Tuesday, March 25th, 2008


This week has seen the first lynx cubs this year born in captivity.

  1. Brisa, a first-time mother gave birth, prematurely, to two cubs, one of which was still born. Lisa on the forum notes “If www.publico.es is not exaggerating Brisa spent a long time trying to bring it round but had to give up and ate it. Eight hours later, the second cub was born having shot out a metre after the last contraction  She rejected this cub (well, not an ideal first experience was it?) and the cub is being reared by experts in charge of the breeding programme. It’s still in a critical condition.”
  2. The second news is somewhat better. Brisa’s mother, Saliega, gave birth to her 4th litter on Saturday. Three cubs were born. One of the three has since died but far the other two are fine.

New species of reptile identified on La Gomera – Chalcides coeruleopunctatus

Monday, March 24th, 2008

 Chalcides coeruleopunctatus

Our understanding of the reptile world is in a constant state of flux as advances in DNA techniques continue. The latest is the promotion of a species of skink on La Gomera to full species. The joint study by researchers from France, UK and Spain is published in the latest issue of Molecular Phylogenetics and Evolution. They have baptised the new reptile Chalcides coeruleopunctatus, Lisa de Salvador in Spanish (Salvador’s or the Gomeran Skink in English), in honour of Alfredo Salvador, researcher at the Museo Nacional de Ciencias Naturales de Madrid, who described it for the first time in 1975 El Mundo.

Abandoned villages in Spain

Sunday, March 23rd, 2008

la_vereda_guadalajara.jpg

I’ve just come across Pueblos abandonados, an interesting blog detailing abandoned villages in Spain with hundreds of photos and lots of detailed information. The photo above is from La Vereda, an abandoned village in Guadalajara, with classic examples of the black architecture (arquitectura negra) style. (more…)

natura ibérica: iberianature en español

Thursday, March 20th, 2008

In a spurt of madness, I’ve decided to publish a slimmed-down version of iberianature in Spanish. We shall see how this goes…

natura ibérica

And also a rural tourism section in Spanish should you be interested

Dupont’s lark losing song

Thursday, March 20th, 2008

A study has found Dupont’s lark (Chersophilus duponti) is losing its singing range because numbers are falling. Spanish biologists have found that when male larks had fewer birds from which to learn new notes or ranges their repertoire decreased. The number of notes a male uses is vital in attracting females.

Dupont’s lark, is only found in Europe in Spain where just 2,000 birds are thought to remain, as their natural habitat has been relentless destroyed by changes in land use, particularly the spread of irrigated dry land so we can all have cheap tomatoes in February, reforestation and above all by the growth of wind farms.

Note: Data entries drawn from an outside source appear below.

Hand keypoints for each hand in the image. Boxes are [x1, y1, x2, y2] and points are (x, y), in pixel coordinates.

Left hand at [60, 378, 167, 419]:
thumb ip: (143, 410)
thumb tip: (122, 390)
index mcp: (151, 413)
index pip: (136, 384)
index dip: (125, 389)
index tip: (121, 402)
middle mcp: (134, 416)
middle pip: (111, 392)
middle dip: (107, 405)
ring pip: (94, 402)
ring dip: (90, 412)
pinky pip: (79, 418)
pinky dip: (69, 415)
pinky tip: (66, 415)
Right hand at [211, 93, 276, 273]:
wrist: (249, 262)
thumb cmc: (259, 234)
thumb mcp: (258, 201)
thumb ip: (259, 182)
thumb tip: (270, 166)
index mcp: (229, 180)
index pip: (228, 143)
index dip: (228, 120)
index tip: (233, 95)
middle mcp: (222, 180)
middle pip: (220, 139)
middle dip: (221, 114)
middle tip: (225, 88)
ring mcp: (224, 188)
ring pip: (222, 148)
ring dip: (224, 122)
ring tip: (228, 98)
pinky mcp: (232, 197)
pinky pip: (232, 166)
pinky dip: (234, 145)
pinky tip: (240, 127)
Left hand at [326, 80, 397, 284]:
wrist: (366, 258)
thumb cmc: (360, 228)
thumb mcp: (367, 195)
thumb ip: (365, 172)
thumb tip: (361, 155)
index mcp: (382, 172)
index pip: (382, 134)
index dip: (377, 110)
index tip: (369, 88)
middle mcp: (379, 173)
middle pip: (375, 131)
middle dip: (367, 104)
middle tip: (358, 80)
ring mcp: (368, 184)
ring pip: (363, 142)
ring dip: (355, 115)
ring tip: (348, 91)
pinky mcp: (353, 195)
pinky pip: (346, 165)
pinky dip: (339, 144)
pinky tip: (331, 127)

The scientists recorded the singing range and number of notes of 330 male birds, mainly in the Ebro valley region in north-east Spain. Using hidden microphones in places the birds usually inhabited, they taped mating calls. Paola Laiolo, who led the research team, said: “The female birds are attracted by the complexity and range of the male’s song.

“We found that the lack of variation of notes or scales corresponded to the areas where the population of larks was smallest. The birds which lacked tutors – or other male birds to learn from – had the smallest range.” Dupont’s lark has a range of 12 singing sequences or phrases. It is smaller than the skylark and its brown colour makes it hard to spot, so censuses are carried out by counting birds by their songs. The Guardian

More on Dupont’s lark on Iberianature

Note: SEO made Dupont’s lark its Bird of the Year for 2006.